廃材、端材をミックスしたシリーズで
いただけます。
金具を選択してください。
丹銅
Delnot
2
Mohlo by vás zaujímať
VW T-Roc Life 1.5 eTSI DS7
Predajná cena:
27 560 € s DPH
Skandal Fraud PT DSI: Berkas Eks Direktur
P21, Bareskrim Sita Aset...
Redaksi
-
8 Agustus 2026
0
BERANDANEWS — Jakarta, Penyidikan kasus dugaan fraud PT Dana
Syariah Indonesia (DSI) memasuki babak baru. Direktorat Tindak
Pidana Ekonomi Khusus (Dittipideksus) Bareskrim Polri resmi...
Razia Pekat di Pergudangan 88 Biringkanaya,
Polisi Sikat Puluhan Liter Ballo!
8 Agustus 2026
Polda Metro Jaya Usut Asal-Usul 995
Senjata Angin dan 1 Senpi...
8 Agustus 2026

-------

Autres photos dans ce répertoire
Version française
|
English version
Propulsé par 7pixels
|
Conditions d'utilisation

-------

◆ TASK ITEM: Would you retype the lines above from the one with "English version" down to the one with "Conditions d'utilisation", word for word, both ends included and no other lines?

◆ RESPONSE:
English version
Propulsé par 7pixels
|
Conditions d'utilisation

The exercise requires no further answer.